With the exception of single agent trials in patients with untreatable tumors, we believe that the rationale for the null level of response must be made explicit. We have the following recommendations for Phase II design and reporting (summarized in ). First, if the null is based on historical data, these should be cited and described in the methods
. The description should include the dates when the patients were treated, the type of study (Phase II, Phase III, cohort study), and details of the therapy. With respect to the dates of accrual, it is well recognized that as therapies are accepted, they are utilized earlier in the natural history of disease in patients with an inherently better prognosis independent of treatment. A single estimate should be derived from the historical data: specifying only a range should be avoided. For instance, take the case where there three prior studies had been reported with sample sizes of 1000, 100 and 20 and response rates of 33%, 22% and 15%. This is a total of 355 responses in 1120 patients (32%). It is preferable to give this single historical response rate of 32% than to say only that “response rates in prior studies varied from 15% – 33%” on the grounds that the latter offers no guidance as to the appropriate null: investigators tempted to pick the middle of the range would underestimate the true response rate and inflate the risk of a false positive.
Recommendations for Phase II trials requiring historical data
The relationship between the null and the historical data should be detailed clearly. For example, in the case of a novel chemotherapy agent added to single agent cisplatin for non-small cell lung cancer, the historical data should include the response rates to the cisplatin alone. In this case, the null might rationally be set close to or slightly higher than the historical response rate. Alternatively, if the intervention was less toxic or more convenient than the treatment in the historical cohort, it would be reasonable if the null was at or slightly lower than the historical response rate.

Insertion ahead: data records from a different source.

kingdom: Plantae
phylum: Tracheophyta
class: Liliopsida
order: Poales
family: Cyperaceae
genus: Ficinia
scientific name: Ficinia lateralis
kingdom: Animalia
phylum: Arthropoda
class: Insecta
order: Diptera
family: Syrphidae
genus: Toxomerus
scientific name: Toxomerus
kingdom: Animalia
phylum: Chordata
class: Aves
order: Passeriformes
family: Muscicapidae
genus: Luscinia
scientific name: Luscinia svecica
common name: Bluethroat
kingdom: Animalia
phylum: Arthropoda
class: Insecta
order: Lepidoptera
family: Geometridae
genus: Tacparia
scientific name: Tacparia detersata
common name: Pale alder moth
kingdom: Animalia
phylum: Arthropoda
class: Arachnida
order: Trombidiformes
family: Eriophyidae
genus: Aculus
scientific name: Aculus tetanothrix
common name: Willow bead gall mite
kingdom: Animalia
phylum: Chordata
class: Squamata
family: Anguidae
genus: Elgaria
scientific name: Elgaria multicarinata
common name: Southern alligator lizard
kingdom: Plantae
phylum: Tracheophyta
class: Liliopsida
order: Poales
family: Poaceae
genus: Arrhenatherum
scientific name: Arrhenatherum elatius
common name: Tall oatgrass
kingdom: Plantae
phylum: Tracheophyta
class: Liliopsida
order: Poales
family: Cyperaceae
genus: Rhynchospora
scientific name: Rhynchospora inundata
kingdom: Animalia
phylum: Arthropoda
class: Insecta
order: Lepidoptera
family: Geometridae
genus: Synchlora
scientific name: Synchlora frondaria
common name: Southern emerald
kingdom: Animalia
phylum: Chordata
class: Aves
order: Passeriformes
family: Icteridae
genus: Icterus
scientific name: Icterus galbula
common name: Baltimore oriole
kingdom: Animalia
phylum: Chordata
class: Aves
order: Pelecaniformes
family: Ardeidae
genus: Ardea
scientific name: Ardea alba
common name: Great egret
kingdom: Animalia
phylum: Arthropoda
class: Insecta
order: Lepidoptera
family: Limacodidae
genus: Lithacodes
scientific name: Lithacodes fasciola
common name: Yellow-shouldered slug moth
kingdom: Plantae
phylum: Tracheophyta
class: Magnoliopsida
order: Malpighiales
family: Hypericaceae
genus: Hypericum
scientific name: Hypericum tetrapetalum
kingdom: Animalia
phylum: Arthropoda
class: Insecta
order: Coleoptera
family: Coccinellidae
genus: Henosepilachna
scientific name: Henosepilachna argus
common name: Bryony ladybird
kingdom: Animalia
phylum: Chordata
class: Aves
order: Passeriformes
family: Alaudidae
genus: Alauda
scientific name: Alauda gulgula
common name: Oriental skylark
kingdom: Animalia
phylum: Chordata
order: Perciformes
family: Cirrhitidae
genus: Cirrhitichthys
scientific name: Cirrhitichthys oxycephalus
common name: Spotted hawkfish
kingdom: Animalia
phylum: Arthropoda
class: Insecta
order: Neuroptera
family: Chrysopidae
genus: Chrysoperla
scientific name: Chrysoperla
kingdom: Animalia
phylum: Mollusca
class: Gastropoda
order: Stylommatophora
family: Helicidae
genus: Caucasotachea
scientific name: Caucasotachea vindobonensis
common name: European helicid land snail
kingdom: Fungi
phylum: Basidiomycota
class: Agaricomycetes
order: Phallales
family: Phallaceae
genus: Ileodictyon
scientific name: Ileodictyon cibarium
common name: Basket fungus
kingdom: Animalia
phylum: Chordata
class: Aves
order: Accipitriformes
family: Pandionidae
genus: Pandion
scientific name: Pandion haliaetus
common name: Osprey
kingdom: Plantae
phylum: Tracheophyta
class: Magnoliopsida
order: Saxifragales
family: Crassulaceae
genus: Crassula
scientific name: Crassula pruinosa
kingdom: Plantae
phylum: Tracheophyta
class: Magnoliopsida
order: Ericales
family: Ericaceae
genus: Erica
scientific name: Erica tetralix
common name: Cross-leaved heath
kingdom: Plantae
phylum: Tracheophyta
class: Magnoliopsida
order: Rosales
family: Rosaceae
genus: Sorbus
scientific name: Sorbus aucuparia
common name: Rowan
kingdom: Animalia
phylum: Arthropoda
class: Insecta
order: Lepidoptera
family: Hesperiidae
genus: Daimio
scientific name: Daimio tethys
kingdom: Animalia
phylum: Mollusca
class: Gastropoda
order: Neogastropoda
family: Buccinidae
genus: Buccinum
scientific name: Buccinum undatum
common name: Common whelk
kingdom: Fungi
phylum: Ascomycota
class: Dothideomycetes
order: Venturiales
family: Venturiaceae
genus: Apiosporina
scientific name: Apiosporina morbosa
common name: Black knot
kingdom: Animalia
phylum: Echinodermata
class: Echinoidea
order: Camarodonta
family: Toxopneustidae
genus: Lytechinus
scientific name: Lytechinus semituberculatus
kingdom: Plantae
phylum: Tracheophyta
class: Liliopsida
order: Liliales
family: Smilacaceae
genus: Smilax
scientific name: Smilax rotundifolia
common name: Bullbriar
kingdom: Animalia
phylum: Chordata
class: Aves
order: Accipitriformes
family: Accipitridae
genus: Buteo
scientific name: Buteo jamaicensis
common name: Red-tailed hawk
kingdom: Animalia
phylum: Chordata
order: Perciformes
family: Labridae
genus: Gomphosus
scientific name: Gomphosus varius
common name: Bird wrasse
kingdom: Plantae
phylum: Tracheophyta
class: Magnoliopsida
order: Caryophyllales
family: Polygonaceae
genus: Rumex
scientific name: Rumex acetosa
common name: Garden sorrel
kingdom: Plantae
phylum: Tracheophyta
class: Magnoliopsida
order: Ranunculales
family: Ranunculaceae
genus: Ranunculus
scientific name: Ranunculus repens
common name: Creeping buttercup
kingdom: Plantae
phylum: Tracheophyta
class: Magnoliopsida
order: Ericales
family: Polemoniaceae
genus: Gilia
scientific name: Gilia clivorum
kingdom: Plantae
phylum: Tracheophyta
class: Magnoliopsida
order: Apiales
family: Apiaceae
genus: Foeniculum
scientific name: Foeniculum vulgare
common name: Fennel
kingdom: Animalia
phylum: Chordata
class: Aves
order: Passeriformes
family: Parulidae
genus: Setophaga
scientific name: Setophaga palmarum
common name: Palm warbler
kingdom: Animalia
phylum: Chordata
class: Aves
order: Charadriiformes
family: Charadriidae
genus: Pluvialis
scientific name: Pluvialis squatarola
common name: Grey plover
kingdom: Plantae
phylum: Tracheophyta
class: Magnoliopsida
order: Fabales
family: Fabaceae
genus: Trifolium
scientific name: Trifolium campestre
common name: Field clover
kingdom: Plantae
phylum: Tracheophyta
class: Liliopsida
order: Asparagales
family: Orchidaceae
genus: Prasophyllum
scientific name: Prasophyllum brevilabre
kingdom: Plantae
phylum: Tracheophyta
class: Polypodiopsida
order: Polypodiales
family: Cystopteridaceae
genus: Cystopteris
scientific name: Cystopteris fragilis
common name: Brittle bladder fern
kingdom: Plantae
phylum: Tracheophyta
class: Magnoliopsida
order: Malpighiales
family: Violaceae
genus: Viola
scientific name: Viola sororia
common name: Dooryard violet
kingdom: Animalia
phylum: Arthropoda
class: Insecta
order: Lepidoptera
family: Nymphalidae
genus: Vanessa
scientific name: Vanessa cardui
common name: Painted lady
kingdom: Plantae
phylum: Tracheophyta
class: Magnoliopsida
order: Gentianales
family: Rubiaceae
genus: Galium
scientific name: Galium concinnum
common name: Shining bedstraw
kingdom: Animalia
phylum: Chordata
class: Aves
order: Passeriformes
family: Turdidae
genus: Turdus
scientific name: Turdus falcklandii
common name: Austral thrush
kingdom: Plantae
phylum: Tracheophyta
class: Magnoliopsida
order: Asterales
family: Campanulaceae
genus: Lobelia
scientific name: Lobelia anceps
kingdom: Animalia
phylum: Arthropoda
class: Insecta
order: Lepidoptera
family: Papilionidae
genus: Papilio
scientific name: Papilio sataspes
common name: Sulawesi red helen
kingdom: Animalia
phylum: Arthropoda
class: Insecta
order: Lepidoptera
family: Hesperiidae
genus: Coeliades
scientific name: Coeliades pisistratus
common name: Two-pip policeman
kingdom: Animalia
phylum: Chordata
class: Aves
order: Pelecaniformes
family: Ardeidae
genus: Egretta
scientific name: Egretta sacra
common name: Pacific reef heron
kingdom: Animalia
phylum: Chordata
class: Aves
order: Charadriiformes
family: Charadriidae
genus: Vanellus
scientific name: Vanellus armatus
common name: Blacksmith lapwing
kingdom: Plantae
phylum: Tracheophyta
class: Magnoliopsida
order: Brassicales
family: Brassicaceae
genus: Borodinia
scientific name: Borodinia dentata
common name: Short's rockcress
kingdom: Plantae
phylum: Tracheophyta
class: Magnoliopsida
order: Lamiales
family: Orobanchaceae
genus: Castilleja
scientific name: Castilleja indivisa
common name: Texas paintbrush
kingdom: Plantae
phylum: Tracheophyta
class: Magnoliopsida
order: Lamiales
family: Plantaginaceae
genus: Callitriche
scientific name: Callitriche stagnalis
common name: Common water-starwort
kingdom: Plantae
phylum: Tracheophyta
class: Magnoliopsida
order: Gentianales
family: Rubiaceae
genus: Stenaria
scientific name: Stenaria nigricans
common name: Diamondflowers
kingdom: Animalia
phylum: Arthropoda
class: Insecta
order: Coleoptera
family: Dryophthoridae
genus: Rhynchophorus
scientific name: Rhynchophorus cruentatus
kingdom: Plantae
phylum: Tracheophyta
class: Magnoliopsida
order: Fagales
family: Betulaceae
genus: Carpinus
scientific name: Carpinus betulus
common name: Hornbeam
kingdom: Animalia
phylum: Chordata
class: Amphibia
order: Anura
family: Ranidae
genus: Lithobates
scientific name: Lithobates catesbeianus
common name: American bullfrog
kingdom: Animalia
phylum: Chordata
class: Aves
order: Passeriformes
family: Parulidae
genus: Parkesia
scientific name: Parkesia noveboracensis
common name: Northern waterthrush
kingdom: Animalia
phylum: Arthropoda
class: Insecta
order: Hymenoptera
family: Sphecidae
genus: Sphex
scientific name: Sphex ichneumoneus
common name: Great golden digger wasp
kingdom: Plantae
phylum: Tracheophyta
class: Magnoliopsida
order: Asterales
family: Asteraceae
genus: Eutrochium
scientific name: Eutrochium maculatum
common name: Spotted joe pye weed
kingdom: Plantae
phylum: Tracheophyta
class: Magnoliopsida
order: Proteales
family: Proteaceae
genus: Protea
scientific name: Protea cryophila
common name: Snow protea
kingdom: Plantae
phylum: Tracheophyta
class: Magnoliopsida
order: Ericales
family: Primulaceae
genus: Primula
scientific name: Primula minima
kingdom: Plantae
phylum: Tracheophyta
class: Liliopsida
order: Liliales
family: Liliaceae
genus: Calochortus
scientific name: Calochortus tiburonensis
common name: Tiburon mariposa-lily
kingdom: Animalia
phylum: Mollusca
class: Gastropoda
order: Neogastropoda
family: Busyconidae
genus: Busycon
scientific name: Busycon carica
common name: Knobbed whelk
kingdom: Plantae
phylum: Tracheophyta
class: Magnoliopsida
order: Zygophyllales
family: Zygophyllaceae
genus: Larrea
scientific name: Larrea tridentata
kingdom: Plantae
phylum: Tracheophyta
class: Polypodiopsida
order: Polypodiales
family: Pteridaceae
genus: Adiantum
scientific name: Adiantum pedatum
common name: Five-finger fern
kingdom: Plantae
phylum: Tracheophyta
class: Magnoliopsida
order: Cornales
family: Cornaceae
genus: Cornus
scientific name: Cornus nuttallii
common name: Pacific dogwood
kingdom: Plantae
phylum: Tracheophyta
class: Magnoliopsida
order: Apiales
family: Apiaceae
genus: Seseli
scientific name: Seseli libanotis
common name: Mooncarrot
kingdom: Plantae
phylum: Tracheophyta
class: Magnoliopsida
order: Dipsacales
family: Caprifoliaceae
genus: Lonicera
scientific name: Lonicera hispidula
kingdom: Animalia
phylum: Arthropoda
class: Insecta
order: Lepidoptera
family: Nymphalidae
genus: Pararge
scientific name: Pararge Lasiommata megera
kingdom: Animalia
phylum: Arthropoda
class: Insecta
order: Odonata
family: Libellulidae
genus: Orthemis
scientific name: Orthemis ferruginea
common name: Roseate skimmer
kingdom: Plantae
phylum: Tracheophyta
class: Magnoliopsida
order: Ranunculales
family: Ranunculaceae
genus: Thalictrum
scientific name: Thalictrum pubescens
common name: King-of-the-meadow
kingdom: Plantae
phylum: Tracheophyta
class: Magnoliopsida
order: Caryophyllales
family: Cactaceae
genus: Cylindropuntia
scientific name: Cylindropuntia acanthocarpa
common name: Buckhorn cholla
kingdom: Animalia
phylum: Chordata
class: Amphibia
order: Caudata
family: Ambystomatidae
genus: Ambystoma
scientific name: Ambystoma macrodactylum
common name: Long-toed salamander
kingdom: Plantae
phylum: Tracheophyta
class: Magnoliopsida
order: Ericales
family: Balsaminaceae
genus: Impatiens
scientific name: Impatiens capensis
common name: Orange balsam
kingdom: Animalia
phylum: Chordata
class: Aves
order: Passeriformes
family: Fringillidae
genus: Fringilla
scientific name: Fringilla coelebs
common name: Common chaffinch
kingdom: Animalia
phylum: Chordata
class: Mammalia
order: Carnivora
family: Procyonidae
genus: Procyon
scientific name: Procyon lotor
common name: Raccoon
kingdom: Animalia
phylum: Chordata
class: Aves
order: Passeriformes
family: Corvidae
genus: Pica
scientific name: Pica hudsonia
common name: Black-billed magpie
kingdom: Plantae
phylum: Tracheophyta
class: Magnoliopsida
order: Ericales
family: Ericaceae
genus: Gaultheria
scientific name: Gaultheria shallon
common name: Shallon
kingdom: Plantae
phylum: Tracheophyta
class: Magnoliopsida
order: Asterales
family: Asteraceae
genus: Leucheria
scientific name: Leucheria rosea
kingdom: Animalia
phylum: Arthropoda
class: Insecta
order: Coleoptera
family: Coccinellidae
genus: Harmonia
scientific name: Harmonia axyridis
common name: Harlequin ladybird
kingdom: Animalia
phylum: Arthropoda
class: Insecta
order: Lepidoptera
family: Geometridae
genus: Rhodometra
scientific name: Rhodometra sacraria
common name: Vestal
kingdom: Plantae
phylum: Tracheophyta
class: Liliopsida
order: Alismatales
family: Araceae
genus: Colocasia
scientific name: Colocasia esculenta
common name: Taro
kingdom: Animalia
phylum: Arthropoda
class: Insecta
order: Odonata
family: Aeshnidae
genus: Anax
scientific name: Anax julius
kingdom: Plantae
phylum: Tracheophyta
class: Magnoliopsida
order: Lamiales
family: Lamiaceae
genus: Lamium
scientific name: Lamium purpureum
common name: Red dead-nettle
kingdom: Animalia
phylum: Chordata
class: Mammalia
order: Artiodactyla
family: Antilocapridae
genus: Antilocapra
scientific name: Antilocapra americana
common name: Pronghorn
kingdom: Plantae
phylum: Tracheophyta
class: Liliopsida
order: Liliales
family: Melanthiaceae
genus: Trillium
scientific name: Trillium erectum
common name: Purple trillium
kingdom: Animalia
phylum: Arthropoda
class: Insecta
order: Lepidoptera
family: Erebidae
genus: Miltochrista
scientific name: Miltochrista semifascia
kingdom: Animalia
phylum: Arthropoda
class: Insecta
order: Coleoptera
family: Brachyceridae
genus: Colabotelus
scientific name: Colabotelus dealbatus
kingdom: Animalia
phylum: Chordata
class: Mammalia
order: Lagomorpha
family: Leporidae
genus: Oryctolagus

An additional consideration is the use of statistical methods to adjust for imprecision in historical estimates. Such imprecision can have an important effect on study design. For instance, if the historical response rate in 50 patients receiving standard therapy is 50%, the 95% confidence interval around this proportion is approximately 35% to 65%. Imagine that investigators set the null at 50% for a trial of standard therapy plus novel agent. If the true response rate were in fact close to 65%, there is a high probability that an ineffective novel agent would be deemed worthy of further study. A statistical approach to this problem has been proposed by Fazzari et al., who suggest using the upper bound of a one-sided 75% confidence interval for the historical data as the null response rate(3
Differences in case mix between the historical cohort and the study sample should also be considered. Endpoints such as tumor response and survival rate are at least partly predictable using variables such as cancer stage, tumor grade or biomarkers. The conclusions of a Phase II may be misleading if the patients accrued differ on important prognostic variables from those in the historical cohort. For example, if patients in phase II had, on average, lower stage disease than those in the historical cohort, the Phase II would overestimate the value of the investigational agent. Techniques have been described that use multivariable models to adjust the comparison between Phase II and historical data in order to account for any differences on prognostic variables(6
Our analysis shows that over half of Phase II trials require historical data to determine a null response rate. This proportion is likely to increase as more effective approaches are identified. We make some simple recommendations to improve the design and reporting of such trials. More appropriate use of historical data in Phase II design will improve both the sensitivity and specificity of Phase II for eventual Phase III success, avoiding both unnecessary definitive trials of ineffective agents and early termination of effective drugs for lack of apparent benefit.